• [Set problem]: Reproduce each line of the listing below that contains the string "bottom".

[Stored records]
-- Start --

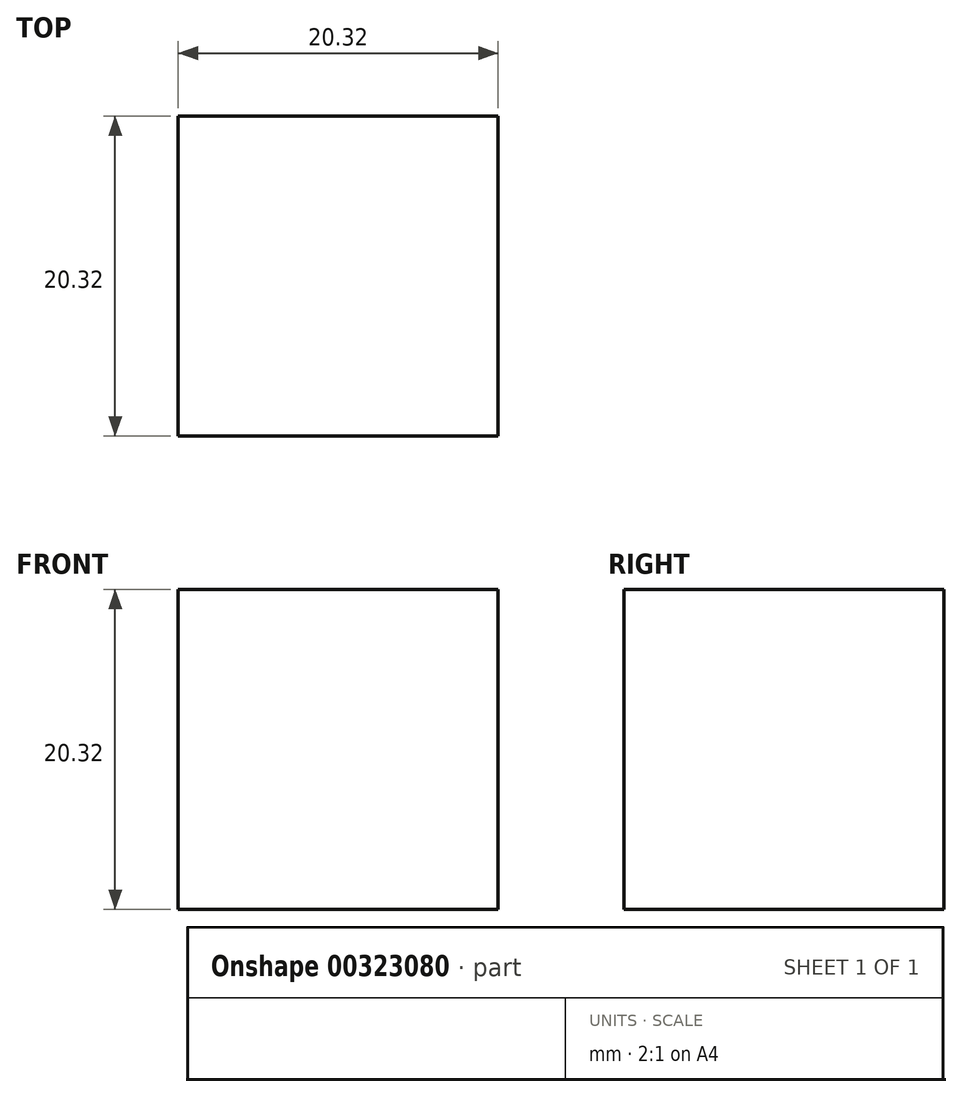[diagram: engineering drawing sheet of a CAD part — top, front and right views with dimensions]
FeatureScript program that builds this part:
annotation { "Feature Type Name" : "Feature", "Feature Type Description" : "" }
export const myFeature = defineFeature(function(context is Context, id is Id, definition is map)
    precondition{}
    {
        {
            var Q0;
            Q0=qCreatedBy(makeId("Top.planeOp"),FACE);
            var sketch = newSketch(context, id + "F0", { "sketchPlane" : qUnion([Q0])});
            skLineSegment(sketch, "E0.bottom", {"start": v(-10.16, 10.16) * mm, "end": v(10.16, 10.16) * mm});
            skLineSegment(sketch, "E0.top", {"start": v(-10.16, -10.16) * mm, "end": v(10.16, -10.16) * mm});
            skLineSegment(sketch, "E0.left", {"start": v(-10.16, 10.16) * mm, "end": v(-10.16, -10.16) * mm});
            skLineSegment(sketch, "E0.right", {"start": v(10.16, 10.16) * mm, "end": v(10.16, -10.16) * mm});
            skPoint(sketch, "E0.middle", {"position": v(0, 0) * mm});
            skSolve(sketch);
        }
        {
            var Q0;
            Q0=makeQuery(id+"F0.imprint","IMPRINT",FACE,{"disambiguationData":[TD([[makeQuery(id+"F0.imprint","IMPRINT",EDGE,{"derivedFrom":sQuery(id+"F0.wireOp",EDGE,"E0.bottom")}),-1.0]])]});
            extrude(context, id + "F1", {"entities" : qUnion([Q0]), "depth" : 20.32 * mm});
        }
    });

-- End --

• [Written response]:
            skLineSegment(sketch, "E0.bottom", {"start": v(-10.16, 10.16) * mm, "end": v(10.16, 10.16) * mm});
            Q0=makeQuery(id+"F0.imprint","IMPRINT",FACE,{"disambiguationData":[TD([[makeQuery(id+"F0.imprint","IMPRINT",EDGE,{"derivedFrom":sQuery(id+"F0.wireOp",EDGE,"E0.bottom")}),-1.0]])]});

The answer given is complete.